Mr. Stanford staggered sleepily across the apartment, unlocked the door, and admitted the brisk young woman who brought them their meals.

Mr. Stanford, yawning very much, proceeded to make his toilet. Twelve months of matrimony had changed the handsome ex-lieutenant, and not for the better. He looked thinner and paler; his eyes were sunken, and encircled by dark halos, telling of night revels and morning headaches.

But that wonderful beauty that had magnetized Rose Danton was there still; the features as perfect as ever; the black eyes as l.u.s.trous; all the old graceful ease and nonchalance of manner characterized him yet.

But the beauty that had blinded and dazzled her had lost its power to charm. She had been married to him a year--quite long enough to be disenchanted. That handsome face might fascinate other foolish moths; it had lost its power to dazzle her long, long ago.

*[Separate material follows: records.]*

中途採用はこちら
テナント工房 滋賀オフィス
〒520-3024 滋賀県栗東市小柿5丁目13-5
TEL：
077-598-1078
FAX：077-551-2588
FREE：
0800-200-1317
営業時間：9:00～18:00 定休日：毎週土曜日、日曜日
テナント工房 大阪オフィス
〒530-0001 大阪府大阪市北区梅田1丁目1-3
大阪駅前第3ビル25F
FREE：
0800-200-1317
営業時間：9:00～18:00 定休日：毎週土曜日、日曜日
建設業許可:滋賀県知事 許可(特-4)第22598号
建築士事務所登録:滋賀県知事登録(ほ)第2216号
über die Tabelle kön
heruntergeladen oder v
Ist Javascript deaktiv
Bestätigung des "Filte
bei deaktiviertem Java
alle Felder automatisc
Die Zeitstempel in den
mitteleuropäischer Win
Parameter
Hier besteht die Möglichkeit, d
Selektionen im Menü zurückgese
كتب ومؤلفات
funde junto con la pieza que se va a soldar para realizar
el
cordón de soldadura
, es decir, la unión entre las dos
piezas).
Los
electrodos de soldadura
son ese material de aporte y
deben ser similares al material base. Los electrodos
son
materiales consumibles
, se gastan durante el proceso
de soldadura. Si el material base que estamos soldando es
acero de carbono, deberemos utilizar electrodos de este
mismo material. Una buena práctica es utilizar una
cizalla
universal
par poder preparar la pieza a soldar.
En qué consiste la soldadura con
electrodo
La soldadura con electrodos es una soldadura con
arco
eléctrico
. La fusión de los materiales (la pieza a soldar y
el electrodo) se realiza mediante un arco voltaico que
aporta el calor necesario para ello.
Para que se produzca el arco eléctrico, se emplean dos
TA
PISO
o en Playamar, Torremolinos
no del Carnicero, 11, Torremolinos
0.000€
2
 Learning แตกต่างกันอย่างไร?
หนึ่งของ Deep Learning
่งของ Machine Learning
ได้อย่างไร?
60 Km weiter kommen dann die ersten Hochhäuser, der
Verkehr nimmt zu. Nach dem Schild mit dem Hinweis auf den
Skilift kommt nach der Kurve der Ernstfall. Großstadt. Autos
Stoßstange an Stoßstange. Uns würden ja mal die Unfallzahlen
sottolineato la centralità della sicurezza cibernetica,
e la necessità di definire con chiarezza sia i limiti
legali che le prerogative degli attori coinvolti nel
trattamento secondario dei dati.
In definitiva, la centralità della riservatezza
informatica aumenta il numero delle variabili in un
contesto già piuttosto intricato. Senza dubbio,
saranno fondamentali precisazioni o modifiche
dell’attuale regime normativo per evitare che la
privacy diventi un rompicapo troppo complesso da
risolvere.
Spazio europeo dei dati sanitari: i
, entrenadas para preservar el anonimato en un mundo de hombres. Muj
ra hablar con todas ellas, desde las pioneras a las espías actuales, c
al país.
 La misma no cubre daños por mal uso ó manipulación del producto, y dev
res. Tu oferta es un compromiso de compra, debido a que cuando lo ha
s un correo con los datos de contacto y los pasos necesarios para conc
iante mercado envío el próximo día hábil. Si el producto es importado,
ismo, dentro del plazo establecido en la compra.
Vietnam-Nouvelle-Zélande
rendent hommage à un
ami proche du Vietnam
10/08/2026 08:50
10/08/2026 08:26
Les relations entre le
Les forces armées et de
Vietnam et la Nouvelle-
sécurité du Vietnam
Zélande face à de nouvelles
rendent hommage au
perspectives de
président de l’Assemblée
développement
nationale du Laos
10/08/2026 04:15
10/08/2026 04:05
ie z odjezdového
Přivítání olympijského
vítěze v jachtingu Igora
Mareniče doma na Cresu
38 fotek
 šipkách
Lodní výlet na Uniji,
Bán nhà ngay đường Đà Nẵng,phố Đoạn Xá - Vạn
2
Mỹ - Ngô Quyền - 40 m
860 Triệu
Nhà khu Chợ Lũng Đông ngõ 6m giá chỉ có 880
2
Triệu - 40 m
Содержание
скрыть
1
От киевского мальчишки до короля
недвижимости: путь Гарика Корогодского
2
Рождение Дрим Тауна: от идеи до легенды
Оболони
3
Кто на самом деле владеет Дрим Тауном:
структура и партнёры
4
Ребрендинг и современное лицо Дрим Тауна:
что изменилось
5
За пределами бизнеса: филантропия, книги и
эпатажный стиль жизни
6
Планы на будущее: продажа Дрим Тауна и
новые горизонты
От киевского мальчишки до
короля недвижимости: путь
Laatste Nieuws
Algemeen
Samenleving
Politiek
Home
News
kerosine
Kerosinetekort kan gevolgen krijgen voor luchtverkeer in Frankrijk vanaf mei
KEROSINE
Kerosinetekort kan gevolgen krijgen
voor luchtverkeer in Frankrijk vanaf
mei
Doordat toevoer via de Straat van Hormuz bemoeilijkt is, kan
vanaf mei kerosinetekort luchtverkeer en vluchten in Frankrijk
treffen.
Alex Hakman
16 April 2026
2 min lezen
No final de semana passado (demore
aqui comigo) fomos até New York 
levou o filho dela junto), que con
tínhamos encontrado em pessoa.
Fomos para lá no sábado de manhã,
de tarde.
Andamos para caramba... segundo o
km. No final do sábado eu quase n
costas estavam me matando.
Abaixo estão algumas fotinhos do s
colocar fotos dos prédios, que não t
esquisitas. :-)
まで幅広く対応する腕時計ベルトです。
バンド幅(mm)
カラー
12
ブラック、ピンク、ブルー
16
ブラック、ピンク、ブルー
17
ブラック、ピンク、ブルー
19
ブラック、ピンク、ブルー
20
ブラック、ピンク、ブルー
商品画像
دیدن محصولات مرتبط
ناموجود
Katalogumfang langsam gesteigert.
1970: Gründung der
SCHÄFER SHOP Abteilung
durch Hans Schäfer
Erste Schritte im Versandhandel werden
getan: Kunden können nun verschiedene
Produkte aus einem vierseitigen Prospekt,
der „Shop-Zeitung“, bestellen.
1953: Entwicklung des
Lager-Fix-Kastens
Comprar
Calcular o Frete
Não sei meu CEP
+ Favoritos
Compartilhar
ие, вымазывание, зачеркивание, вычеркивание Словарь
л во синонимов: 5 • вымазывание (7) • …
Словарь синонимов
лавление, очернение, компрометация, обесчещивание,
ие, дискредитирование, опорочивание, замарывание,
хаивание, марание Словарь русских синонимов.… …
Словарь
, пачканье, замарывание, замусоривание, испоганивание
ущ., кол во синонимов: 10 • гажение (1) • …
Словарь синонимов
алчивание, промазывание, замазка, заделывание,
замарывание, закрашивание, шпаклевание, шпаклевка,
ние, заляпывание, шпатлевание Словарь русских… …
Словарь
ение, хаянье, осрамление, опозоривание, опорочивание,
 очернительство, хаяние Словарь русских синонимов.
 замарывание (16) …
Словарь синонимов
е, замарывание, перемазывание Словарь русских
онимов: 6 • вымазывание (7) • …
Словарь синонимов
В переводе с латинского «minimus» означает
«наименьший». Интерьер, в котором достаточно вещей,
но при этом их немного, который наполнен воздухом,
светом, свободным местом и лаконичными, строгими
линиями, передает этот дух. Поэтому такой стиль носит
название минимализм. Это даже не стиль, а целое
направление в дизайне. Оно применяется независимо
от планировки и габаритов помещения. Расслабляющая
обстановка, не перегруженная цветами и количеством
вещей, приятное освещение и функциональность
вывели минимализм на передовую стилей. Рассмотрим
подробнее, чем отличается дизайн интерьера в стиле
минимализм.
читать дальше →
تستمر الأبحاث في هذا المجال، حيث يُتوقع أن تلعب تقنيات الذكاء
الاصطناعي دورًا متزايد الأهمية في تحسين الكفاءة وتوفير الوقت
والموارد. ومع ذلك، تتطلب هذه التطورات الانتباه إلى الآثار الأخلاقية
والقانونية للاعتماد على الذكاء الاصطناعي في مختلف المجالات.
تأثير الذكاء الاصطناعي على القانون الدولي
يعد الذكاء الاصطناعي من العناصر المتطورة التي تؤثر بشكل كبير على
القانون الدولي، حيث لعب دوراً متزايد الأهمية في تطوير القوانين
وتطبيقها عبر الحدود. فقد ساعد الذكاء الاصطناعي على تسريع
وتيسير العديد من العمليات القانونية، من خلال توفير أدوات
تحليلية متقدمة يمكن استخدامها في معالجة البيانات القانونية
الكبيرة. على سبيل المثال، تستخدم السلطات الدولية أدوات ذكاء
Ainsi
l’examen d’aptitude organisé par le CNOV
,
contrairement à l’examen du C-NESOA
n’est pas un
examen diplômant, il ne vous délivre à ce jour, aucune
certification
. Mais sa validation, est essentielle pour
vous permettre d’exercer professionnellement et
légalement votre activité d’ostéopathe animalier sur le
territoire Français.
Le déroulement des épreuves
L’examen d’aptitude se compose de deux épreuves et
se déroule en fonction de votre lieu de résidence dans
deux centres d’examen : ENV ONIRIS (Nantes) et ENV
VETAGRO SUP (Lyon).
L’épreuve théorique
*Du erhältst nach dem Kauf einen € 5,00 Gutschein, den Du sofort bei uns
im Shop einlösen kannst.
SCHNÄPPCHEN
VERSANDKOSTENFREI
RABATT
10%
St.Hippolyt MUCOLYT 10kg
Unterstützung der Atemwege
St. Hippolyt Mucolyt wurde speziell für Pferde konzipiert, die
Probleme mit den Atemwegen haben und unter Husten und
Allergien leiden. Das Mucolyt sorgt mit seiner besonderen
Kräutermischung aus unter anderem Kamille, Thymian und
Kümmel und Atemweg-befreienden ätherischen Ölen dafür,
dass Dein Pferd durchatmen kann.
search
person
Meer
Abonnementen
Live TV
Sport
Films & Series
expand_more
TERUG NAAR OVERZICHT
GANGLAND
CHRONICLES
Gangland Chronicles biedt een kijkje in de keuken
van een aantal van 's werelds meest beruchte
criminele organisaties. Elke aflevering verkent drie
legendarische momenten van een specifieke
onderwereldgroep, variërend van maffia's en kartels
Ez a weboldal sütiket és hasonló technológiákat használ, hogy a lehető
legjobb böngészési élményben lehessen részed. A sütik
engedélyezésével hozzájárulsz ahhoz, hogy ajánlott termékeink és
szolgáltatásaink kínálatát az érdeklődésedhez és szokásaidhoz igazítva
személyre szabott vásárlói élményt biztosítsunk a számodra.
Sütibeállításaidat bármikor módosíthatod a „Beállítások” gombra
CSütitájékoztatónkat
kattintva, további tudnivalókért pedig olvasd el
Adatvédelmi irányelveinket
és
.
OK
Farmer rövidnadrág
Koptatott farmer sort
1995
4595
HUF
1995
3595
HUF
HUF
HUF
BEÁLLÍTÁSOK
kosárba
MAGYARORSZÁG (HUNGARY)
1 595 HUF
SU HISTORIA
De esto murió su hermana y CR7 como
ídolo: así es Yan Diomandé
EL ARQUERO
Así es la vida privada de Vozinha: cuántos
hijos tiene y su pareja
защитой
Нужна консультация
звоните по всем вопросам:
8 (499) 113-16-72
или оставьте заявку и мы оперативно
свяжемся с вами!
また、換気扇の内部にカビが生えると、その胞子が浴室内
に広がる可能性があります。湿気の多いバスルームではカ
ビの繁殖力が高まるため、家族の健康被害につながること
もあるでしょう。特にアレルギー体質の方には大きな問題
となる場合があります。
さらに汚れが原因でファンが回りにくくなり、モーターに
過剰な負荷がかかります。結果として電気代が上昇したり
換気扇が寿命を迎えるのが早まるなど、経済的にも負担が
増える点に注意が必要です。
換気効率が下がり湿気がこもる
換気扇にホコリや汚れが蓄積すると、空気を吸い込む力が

Perhaps the disenchantment was mutual; for the pretty, rose-cheeked, starry-eyed girl who had captivated his idle fancy had become a dream of the past, and his wife was a pale, sickly, peevish invalid, with frowsy hair and slipshod feet.

The clattering of the cups and saucers awoke the baby, who began squalling dismally; and the baby's cries awoke the baby's mamma. Rose got up, feeling cramped and unrefreshed, and came out into the parlour with the infant in her arms. Her husband turned from a dreary contemplation of the sun trying to force its way through a dull, yellow fog, and dropped the curtain.

"Good-morning, my dear," said Mr. Stanford, pouring out a cup of tea.

"How are you to-day? Can't you make that disagreeable youngster hold his confounded tongue?"